[Texto del documento]
:::

Por mi parte, yo vivía en el segundo piso de un viejo edificio en Romay 67 entre Monte y Zequeira, en la barriada de El Pilar, en El Cerro. Ese piso había sido sede de la Asociación Nacional Campesina dirigida por Romárico Cordero. Al mudarse, le fue entregado a tres familias del PSP: la de Dubouchet, su esposa Amelia y sus dos hijos; la del camagüeyano Gilberto del Pino, su mujer Nicolina y su hija Tamila, y la de mi padre, compuesta por mi madre Carmen Antúnez Aragón, mi tío Luis, hermano menor de mi madre, y yo. Me detengo en detalles porque en el caso de esa foto, no se trata sólo de una mulata china bien vestida caminando por la calle Monte con una niña mulatica bien arreglada y peinada, sino de dos mestizas de origen humilde, nacidas en el seno de familias trabajadoras y comunistas.
En aquella Cuba, tan elegante podía ser una dama de la aristocracia habanera como Lucrecia López Vega, una simple empleada que, al margen de su ideología, con su modesto salario podía ir a Muralla, calle de la Habana Vieja repleta de comercios donde conseguías toda clase de telas, encajes, botones y otros accesorios al alcance de cualquier bolsillo, y ella misma coserse o pedirle a una costurera que le confeccionara el último modelo visto en un catálogo de moda -el más popular era el de Lana Lobell- que por 15 o 20 centavos comprabas en cualquiera de los sitios de la capital donde vendían periódicos y revistas nacionales y extranjeras. También podías copiarlos de una de las vitrinas de El Encanto o Fin de Siglo, dos de las tiendas más chic de la ciudad. O por menos de un peso, adquirías los moldes o patrones Mc Call en el Ten Cent de Galiano, con un enorme surtido, y lo mismo podías hacerte una piyama que un vestido de noche.
Ya Marco Antonio Pérez López, el hijo menor de Lucrecia, residente en México, le aclaró a la persona de Nostalgia Cuba que coloreó la foto, que ese conjunto de saya y chaqueta que aquel día de 1947 llevaba su madre no era amarillo y violeta, sino beige y carmelita. Y mi jumper no era rojo, sino azul prusia. Tuve la suerte de que mis tres tías paternas, Lala, Cuca y Victoria, eran modistas, y con cualquier retazo me hacían una ropa bonita.

:::

Ítems de cuestionario basados en gráficos
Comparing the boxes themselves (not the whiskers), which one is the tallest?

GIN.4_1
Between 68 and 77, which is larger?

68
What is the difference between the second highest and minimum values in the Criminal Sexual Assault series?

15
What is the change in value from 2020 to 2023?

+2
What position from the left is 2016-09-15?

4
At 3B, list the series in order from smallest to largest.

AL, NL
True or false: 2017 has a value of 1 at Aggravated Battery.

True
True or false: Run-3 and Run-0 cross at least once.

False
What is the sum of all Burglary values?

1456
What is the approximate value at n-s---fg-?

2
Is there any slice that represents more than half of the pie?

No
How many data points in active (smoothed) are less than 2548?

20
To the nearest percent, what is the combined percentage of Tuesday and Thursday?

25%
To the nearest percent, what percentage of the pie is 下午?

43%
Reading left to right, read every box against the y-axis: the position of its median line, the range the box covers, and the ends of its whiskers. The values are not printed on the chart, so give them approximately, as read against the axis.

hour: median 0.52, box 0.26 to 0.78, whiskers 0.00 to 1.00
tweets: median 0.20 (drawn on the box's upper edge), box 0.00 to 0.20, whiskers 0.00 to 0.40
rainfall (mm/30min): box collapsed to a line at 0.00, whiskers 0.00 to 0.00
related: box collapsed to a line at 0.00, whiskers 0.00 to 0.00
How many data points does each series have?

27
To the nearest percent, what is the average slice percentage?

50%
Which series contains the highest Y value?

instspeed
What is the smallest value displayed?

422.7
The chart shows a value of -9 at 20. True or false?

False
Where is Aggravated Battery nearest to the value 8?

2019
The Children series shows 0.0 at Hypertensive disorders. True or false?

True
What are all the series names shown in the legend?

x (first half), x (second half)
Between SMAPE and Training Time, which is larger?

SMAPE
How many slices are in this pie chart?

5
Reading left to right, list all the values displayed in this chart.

:::

[Ejercicios]
1. Responda estas preguntas según el texto del documento:
(a) ¿En qué dirección estaba el edificio donde vivía quien narra?
(b) ¿Qué catálogo de moda era el más popular?
(c) ¿De qué colores era en realidad el conjunto de saya y chaqueta que llevaba Lucrecia en 1947?
2. Traduzca al inglés esta oración del texto del documento: "Tuve la suerte de que mis tres tías paternas, Lala, Cuca y Victoria, eran modistas, y con cualquier retazo me hacían una ropa bonita".

[Soluciones]
1.
(a) En Romay 67, entre Monte y Zequeira, en la barriada de El Pilar, en El Cerro.
(b) El de Lana Lobell.
(c) Beige y carmelita.

2. I was lucky that my three paternal aunts, Lala, Cuca and Victoria, were dressmakers, and with any scrap of fabric they would make me pretty clothes.